A good place to start is Hadrian-Standalone’s own help text, which will always show the latest options.
% java -jar target/hadrian-standalone-0.8.3-jar-with-dependencies.jar --help Usage: java -jar hadrian-standalone.jar [options] engineFileName.pfa|json|yaml|yml|py [inputFile.json|avro] -n <value> | --numberOfEngines <value> number of engines to run (default: 1) -i <value> | --inputFormat <value> input format: "avro" (default), "json", "json+schema", "csv", "csv+header" -o <value> | --outputFormat <value> output format: "avro" (default), "json", "json+schema", "csv", or "csv+header" -s baseNameOrPath | --saveState baseNameOrPath base file name for saving the scoring engine state (a directory, file name prefix, or both) --printTime print average time of action to standard error (approximately every 10 seconds, does not include data input/output) --debug print out auto-generated Java code for PFA engine engineFileName.pfa|json|yaml|yml|py scoring engine encoded in PFA (pfa|json|yaml|yml) or Python (py) inputFile.json|avro optional input files (if omitted, data are taken from standard input) --help print this help message Hadrin standalone runs a PFA-encoded scoring engine as a standard input to standard output process. If multiple engines are specified, these engines run in parallel and may share state. If a --saveState option is provided, the final state is written to a file at the end of input.

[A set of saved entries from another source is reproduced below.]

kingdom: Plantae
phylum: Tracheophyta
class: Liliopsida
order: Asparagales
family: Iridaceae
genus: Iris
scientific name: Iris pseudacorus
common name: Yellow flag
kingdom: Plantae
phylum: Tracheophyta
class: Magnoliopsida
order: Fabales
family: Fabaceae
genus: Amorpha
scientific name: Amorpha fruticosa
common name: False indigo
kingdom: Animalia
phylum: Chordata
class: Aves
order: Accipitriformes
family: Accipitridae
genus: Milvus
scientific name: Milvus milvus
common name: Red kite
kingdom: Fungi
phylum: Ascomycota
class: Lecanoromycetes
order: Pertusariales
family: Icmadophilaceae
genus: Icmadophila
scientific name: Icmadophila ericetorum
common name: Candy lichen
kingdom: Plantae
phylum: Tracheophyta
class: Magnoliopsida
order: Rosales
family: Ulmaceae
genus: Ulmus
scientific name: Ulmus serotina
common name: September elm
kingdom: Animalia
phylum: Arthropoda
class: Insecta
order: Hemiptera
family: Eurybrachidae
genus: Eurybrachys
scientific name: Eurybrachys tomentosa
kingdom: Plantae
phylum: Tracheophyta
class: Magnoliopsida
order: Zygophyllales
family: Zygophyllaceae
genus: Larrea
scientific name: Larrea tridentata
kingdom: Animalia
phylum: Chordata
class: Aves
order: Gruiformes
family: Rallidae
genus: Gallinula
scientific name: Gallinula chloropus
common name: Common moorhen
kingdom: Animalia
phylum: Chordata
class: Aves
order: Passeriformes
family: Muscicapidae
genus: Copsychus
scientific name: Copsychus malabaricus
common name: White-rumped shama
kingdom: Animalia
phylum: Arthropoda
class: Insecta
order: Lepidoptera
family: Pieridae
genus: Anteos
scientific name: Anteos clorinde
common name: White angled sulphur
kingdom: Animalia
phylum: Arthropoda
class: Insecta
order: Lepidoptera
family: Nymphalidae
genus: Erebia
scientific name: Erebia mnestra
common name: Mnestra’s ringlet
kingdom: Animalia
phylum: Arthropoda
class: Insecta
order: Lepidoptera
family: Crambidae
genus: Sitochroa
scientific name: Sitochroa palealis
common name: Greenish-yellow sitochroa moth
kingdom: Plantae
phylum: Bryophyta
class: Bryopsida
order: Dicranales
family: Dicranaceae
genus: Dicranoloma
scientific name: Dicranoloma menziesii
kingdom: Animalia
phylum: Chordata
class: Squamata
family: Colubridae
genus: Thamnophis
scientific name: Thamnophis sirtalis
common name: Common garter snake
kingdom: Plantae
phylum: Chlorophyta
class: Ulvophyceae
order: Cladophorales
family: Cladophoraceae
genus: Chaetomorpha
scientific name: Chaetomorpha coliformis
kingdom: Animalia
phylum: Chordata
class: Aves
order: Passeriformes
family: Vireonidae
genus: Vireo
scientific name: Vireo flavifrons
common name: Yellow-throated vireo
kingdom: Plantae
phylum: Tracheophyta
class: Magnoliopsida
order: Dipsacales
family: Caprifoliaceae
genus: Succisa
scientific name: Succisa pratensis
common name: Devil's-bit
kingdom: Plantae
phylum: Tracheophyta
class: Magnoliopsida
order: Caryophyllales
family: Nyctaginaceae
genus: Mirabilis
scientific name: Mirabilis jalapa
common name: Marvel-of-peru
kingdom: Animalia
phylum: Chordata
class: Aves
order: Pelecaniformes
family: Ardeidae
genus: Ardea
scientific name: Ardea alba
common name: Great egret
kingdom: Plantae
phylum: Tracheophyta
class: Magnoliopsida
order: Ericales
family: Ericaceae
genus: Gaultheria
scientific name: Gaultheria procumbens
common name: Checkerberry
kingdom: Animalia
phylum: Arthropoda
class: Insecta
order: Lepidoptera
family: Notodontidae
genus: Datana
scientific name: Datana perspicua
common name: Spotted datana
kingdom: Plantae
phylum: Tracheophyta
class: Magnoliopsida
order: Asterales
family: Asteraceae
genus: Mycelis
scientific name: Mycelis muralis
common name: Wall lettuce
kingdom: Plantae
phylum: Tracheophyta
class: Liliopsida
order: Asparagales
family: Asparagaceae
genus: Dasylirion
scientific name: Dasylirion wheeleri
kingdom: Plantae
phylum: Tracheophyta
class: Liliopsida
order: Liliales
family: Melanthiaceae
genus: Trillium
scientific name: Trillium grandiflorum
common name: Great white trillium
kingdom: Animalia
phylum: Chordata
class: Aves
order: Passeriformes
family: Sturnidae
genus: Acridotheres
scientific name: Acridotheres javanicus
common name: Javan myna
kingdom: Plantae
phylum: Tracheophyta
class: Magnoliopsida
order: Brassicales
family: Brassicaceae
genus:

--numberOfEngines is greater than 1, parallel threads are launched with one engine instance in each thread. Data from the
inputFiles are processed sequentially, and the process ends when all input files have been processed. With parallel threads, the input data are given to the first non-busy scoring engine and the input stream waits if all engines are busy (scatter step). Output from the engines are collected on a single
java.util.concurrent.ConcurrentLinkedQueue and are written to the output file in the order in which they are received. This is only equal to the input order if
--numberOfEngines is 1.
The input and output files do not need to be files; they can be named pipes.